Notes at 90 from a former president at peace.
There is little in the way of score settling in the latest from Carter (A Call to Action: Women, Religion, Violence, and Power, 2014, etc.) and not much that is likely to ignite controversy the way that Palestine: Peace Not Apartheid (2006) did. With his long-standing marriage, the Carter Center, and a Nobel Peace Prize, along with more than two-dozen books that have “provided a much-needed source of income for my family,” the author has enjoyed one of the longest and richest lives since leaving the presidency. He has also established himself as a respected and activist public figure, and he still can’t figure out why the press treated him so negatively during his one term in Washington. “I had negative coverage in forty-six of the forty-eight months I served….This was a problem we could never understand or resolve but just decided to accommodate what we couldn’t correct,” he writes. The presidency and the campaign for re-election receive short shrift here, perhaps as Carter has written about them at length before. Instead, he writes, “some of the more personal and intimate events in my life are covered here for the first time,” including his military years, a career in which he might have remained (and which wife Rosalynn resented him for leaving) if the death of his father hadn’t returned him to the family farm. Carter pays only cursory attention to his political ascent as a perennial outsider who became state senator, governor, and, in the wake of Watergate, president.
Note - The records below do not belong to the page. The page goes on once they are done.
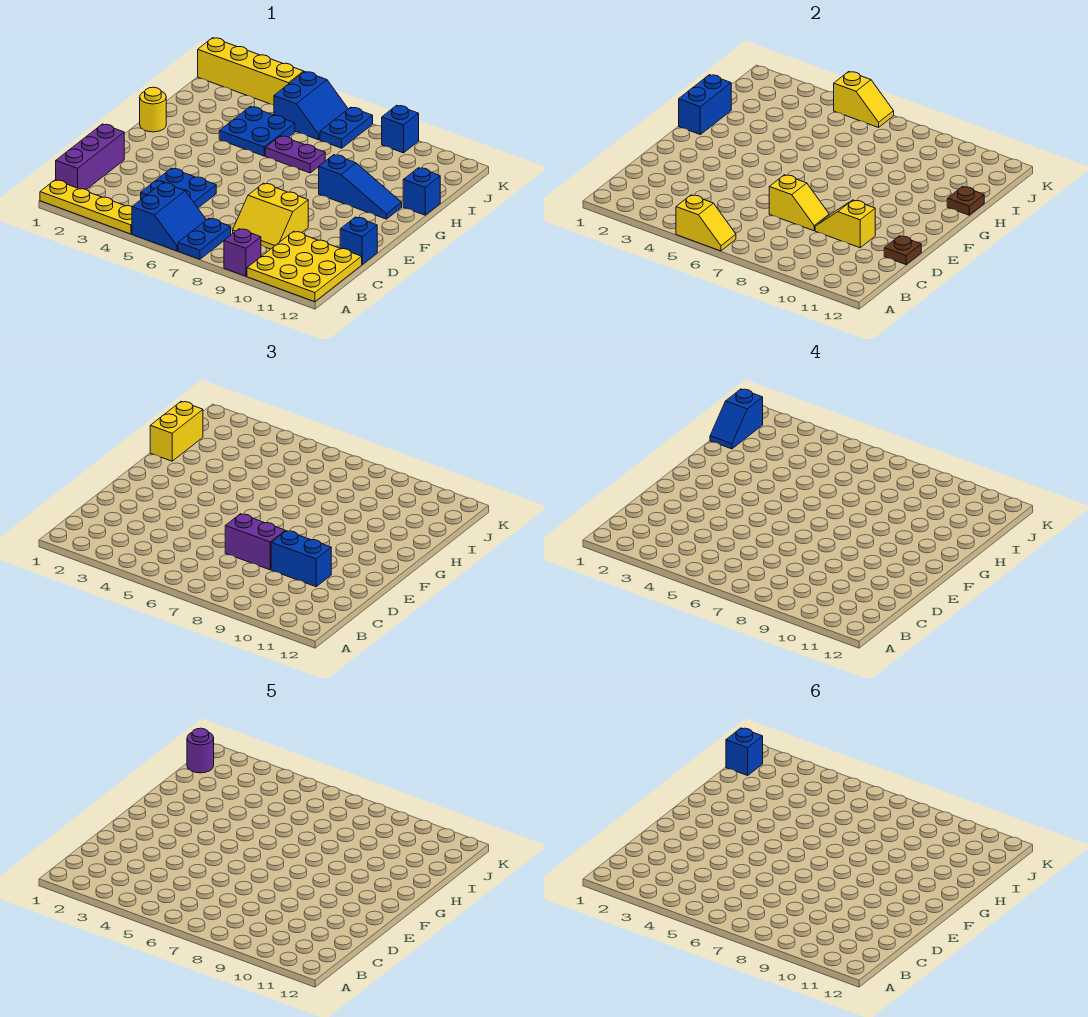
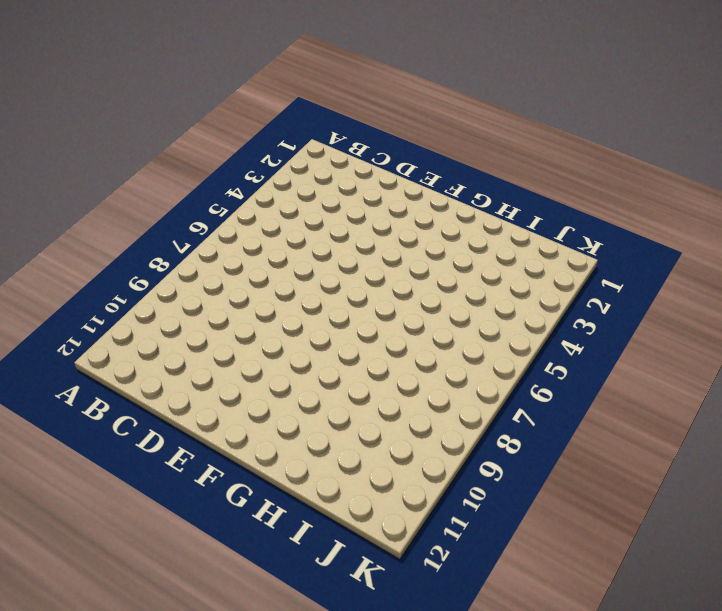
none -> yellow 1x4 plate [40,180,132,234]
none -> blue 2x2 slope [132,183,206,251]
none -> blue 1x2 plate [178,219,231,259]
none -> purple 1x1 brick [224,229,261,276]

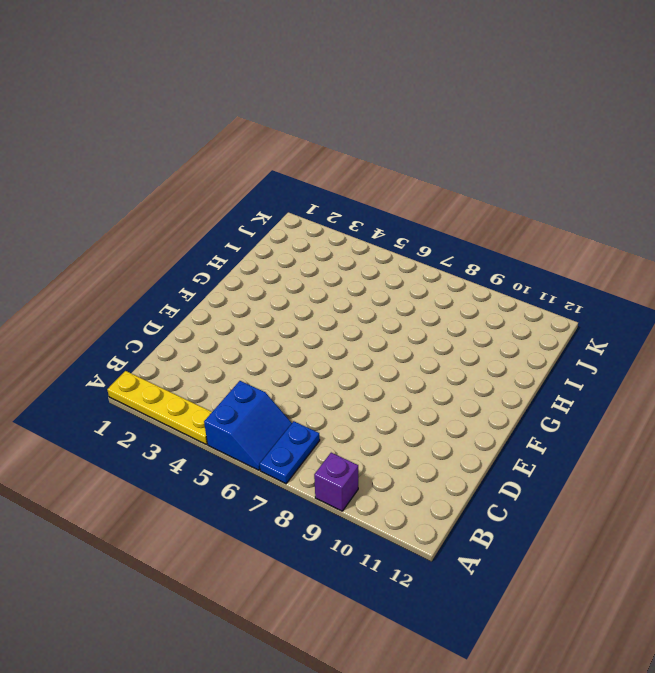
none -> yellow 3x3 plate [247,231,362,302]
none -> purple 1x3 brick [56,124,124,190]
none -> blue 2x2 plate [141,168,216,208]
none -> yellow 2x2 slope [233,183,308,249]

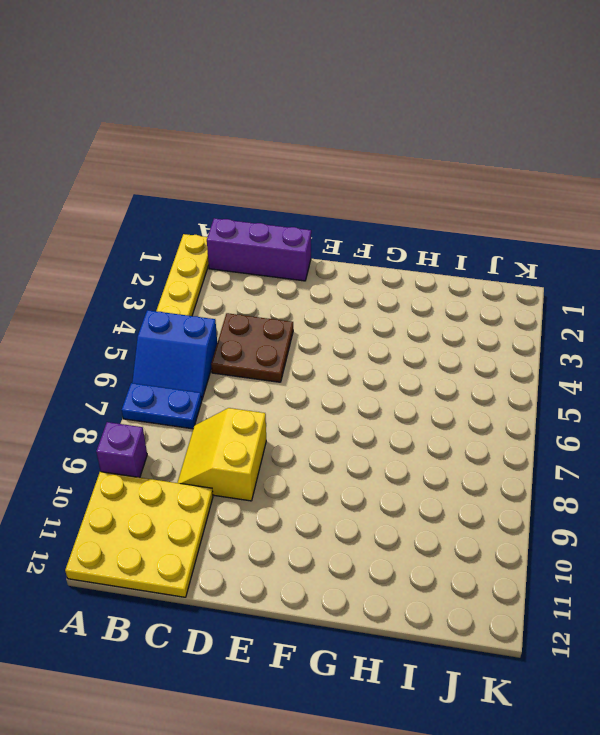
brown 2x2 plate [211,313,293,382] -> blue 2x2 plate [141,168,216,208]
none -> blue 1x1 brick [340,217,377,264]
none -> yellow 1x1 round brick [140,87,166,132]
none -> blue 1x3 slope [319,155,402,219]
none -> blue 2x2 plate [219,107,295,156]

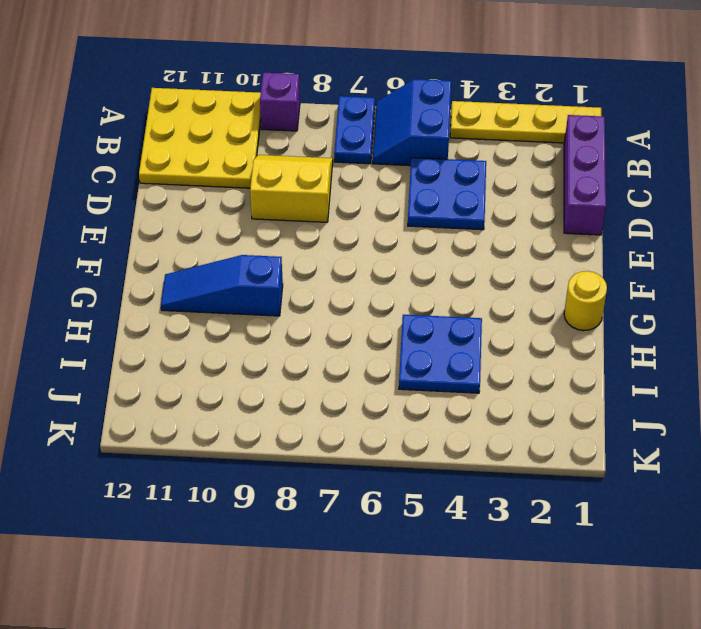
none -> blue 1x1 brick [340,217,377,264]
none -> purple 1x2 plate [265,136,325,173]
none -> blue 1x1 brick [403,168,440,215]
none -> blue 2x2 slope [274,72,348,140]

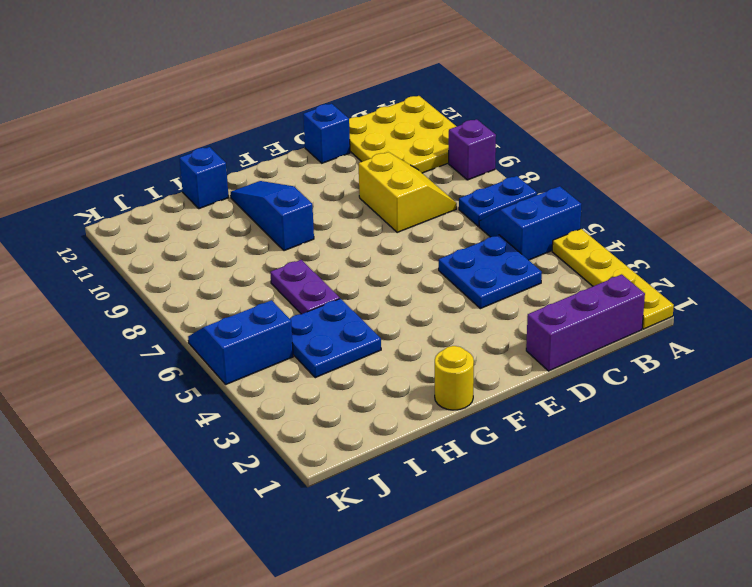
none -> blue 1x2 plate [320,107,373,148]
none -> yellow 1x4 brick [198,38,304,105]
none -> blue 1x1 brick [382,105,419,153]
none -> yellow 1x2 slope [676,195,736,251]

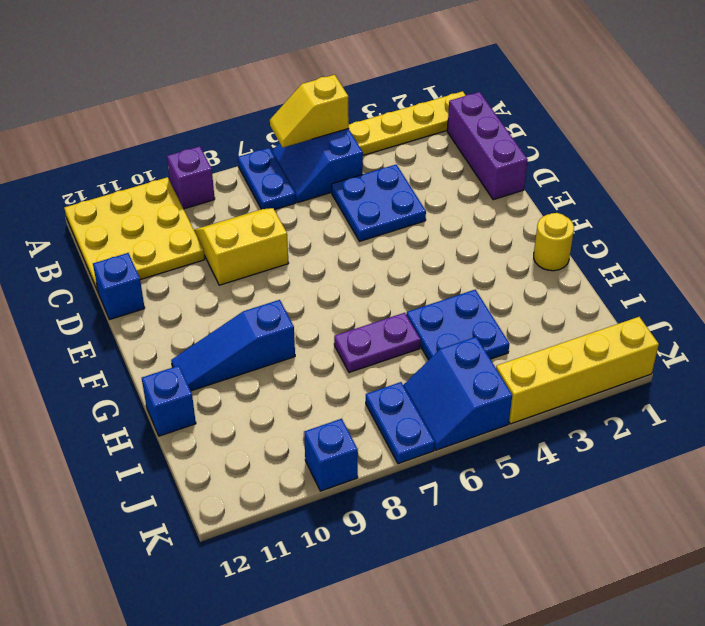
none -> yellow 1x2 slope [769,175,829,231]
none -> yellow 1x2 slope [815,200,875,248]
none -> brown 1x1 plate [884,236,921,265]
none -> blue 1x2 brick [679,75,731,134]

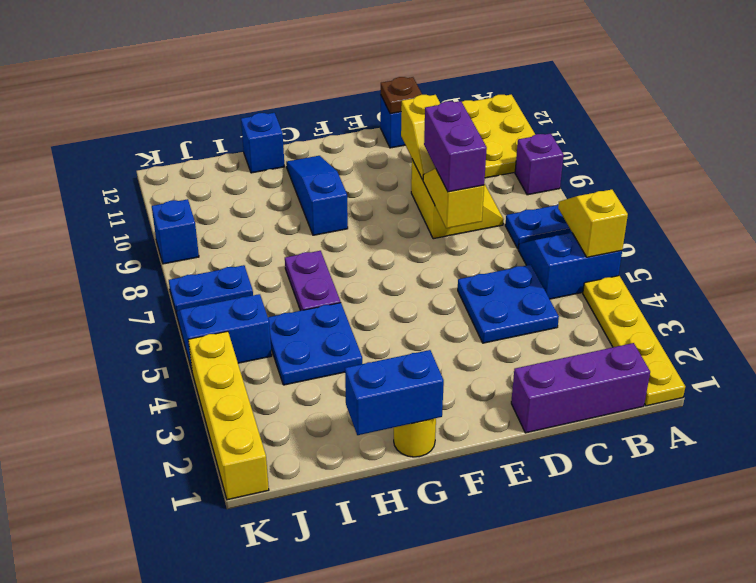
none -> brown 1x1 plate [947,187,984,215]
none -> yellow 1x2 slope [834,72,894,127]
none -> blue 1x2 brick [271,531,331,587]
none -> yellow 1x2 brick [150,401,203,461]

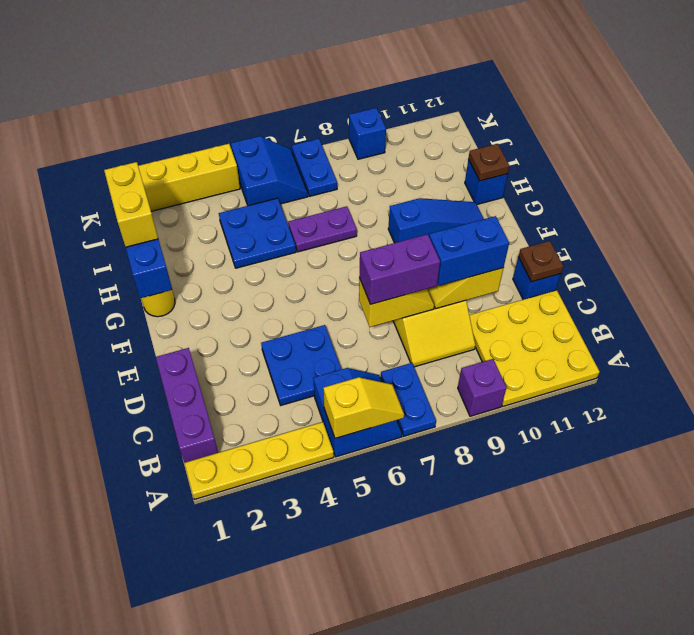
none -> yellow 1x2 slope [834,72,894,127]
none -> blue 1x2 slope [710,389,763,449]
none -> purple 1x1 round brick [187,728,214,773]
none -> blue 1x1 brick [726,728,763,775]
Only an offhand remark on a Gallup poll of 32 “names of potential Democratic nominees. Mine was not among them,” suggests the surprise and significance of his triumph. The drawings and poems by the author add even more of a personal touch, though crises in his marriage and his “estrangement” from the Obama presidency offer the most noteworthy revelations.
A memoir that reads like an epilogue to a life of accomplishment.